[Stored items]
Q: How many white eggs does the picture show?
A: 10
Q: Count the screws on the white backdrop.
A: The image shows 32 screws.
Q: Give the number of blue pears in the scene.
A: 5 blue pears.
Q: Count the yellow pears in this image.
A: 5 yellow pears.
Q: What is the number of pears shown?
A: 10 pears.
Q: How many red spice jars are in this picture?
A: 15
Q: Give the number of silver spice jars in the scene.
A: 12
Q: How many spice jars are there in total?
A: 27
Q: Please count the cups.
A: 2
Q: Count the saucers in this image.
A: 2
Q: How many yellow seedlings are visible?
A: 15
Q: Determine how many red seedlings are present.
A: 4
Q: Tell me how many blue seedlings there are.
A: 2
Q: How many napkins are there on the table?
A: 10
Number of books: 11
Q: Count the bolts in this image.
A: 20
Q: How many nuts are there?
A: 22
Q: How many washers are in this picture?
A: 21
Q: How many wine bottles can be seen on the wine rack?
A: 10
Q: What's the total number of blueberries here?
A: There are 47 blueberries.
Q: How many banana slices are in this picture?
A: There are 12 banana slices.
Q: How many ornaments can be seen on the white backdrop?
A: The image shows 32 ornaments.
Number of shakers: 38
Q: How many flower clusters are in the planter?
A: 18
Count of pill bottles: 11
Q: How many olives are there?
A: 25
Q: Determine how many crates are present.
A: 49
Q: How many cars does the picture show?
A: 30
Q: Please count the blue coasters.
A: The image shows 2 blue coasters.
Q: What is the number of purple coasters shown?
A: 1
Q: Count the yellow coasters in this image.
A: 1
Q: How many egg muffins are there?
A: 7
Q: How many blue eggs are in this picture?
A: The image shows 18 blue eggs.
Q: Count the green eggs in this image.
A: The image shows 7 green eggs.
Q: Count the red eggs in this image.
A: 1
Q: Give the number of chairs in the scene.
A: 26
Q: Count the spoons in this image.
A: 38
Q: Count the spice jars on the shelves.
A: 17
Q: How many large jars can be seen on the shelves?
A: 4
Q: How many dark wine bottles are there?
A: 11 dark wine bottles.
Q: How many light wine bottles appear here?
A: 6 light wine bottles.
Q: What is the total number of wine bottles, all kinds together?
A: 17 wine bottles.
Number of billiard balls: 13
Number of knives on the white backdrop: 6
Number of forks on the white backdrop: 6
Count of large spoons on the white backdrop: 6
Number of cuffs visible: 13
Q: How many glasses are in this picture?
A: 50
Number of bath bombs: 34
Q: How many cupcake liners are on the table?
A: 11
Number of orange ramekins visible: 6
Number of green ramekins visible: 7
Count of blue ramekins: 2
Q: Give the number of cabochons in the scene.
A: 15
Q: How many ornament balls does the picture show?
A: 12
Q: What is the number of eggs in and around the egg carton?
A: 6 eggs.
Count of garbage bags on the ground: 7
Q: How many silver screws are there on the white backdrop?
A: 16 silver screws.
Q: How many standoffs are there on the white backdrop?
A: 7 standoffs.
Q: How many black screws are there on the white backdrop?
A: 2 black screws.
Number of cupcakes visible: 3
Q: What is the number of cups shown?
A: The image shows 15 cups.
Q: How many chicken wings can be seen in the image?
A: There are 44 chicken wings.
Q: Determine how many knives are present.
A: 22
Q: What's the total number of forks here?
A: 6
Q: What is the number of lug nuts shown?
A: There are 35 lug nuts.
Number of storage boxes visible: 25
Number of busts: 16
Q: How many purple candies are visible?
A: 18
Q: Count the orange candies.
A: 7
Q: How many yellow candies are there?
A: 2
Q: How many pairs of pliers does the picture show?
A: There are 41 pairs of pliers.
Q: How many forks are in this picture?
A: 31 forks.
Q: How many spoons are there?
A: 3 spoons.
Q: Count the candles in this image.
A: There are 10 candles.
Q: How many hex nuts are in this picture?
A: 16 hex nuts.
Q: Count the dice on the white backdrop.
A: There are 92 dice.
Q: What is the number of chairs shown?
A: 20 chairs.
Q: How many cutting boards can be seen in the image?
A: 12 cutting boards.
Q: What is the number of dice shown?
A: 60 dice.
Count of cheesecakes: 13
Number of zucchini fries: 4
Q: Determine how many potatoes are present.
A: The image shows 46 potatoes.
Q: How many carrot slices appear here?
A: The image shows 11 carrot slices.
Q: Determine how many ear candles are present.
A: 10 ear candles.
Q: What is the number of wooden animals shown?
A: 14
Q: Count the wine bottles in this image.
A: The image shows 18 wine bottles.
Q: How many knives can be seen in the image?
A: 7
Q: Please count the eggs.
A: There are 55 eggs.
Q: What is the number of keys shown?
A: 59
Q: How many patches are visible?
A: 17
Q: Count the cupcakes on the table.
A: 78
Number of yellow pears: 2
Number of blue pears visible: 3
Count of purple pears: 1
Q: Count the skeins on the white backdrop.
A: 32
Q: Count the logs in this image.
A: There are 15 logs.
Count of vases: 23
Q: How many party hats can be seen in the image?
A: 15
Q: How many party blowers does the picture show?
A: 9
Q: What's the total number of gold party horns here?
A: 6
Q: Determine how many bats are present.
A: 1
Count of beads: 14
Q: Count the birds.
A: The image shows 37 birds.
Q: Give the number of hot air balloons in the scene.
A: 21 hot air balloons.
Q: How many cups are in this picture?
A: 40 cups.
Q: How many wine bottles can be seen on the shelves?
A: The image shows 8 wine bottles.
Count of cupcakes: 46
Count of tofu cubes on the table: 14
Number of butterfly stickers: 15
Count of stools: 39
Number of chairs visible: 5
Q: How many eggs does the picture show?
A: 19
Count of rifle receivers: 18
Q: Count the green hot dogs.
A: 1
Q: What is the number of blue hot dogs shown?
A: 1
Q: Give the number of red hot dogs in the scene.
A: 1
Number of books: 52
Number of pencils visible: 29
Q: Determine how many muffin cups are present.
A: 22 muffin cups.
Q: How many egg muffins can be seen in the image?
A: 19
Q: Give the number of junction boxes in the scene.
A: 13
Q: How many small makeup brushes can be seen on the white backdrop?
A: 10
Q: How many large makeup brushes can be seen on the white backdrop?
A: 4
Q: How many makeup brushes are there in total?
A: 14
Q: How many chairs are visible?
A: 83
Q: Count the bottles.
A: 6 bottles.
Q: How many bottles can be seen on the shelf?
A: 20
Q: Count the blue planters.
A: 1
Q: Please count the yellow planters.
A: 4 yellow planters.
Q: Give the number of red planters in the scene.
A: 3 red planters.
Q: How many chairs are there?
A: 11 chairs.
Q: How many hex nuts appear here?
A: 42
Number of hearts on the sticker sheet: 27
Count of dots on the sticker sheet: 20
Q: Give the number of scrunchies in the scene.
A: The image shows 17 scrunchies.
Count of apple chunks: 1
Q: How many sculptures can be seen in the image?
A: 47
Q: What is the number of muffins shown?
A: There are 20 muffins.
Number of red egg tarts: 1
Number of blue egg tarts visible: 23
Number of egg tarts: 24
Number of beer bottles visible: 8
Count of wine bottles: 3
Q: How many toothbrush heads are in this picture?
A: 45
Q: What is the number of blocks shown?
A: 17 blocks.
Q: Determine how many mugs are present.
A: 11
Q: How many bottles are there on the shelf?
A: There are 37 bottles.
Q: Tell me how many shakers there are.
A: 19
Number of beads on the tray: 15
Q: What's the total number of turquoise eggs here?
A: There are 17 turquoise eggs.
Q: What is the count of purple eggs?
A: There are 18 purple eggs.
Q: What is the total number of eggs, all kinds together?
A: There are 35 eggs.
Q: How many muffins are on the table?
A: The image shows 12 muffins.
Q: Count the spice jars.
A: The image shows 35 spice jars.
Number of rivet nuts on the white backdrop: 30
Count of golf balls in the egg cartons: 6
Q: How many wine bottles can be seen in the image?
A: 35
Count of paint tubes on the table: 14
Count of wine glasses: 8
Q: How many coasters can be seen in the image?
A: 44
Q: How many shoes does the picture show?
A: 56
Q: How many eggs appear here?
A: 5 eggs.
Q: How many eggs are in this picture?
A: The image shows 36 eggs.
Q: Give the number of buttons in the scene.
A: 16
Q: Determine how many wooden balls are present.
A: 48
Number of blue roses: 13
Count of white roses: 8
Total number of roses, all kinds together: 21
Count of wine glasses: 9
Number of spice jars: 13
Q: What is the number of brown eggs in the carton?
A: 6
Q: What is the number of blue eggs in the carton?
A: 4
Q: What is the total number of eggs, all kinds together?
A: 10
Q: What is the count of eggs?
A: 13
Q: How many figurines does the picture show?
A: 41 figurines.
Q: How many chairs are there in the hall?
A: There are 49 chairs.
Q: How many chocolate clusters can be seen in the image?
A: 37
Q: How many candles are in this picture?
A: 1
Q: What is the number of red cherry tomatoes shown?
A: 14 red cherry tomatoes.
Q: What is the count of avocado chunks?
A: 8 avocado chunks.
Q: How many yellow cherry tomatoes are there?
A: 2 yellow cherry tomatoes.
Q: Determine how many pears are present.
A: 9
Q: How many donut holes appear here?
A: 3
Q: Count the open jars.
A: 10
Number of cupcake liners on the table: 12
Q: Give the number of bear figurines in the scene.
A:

*STATED PROBLEM*
Copy the material from the line that contains "Count of paint tubes on the table: 14" through the end of the material, changing "wine glasses" to "goblets" and leaving everything else the same.

*EXERCISE RESPONSE*
Count of paint tubes on the table: 14
Count of goblets: 8
Q: How many coasters can be seen in the image?
A: 44
Q: How many shoes does the picture show?
A: 56
Q: How many eggs appear here?
A: 5 eggs.
Q: How many eggs are in this picture?
A: The image shows 36 eggs.
Q: Give the number of buttons in the scene.
A: 16
Q: Determine how many wooden balls are present.
A: 48
Number of blue roses: 13
Count of white roses: 8
Total number of roses, all kinds together: 21
Count of goblets: 9
Number of spice jars: 13
Q: What is the number of brown eggs in the carton?
A: 6
Q: What is the number of blue eggs in the carton?
A: 4
Q: What is the total number of eggs, all kinds together?
A: 10
Q: What is the count of eggs?
A: 13
Q: How many figurines does the picture show?
A: 41 figurines.
Q: How many chairs are there in the hall?
A: There are 49 chairs.
Q: How many chocolate clusters can be seen in the image?
A: 37
Q: How many candles are in this picture?
A: 1
Q: What is the number of red cherry tomatoes shown?
A: 14 red cherry tomatoes.
Q: What is the count of avocado chunks?
A: 8 avocado chunks.
Q: How many yellow cherry tomatoes are there?
A: 2 yellow cherry tomatoes.
Q: Determine how many pears are present.
A: 9
Q: How many donut holes appear here?
A: 3
Q: Count the open jars.
A: 10
Number of cupcake liners on the table: 12
Q: Give the number of bear figurines in the scene.
A:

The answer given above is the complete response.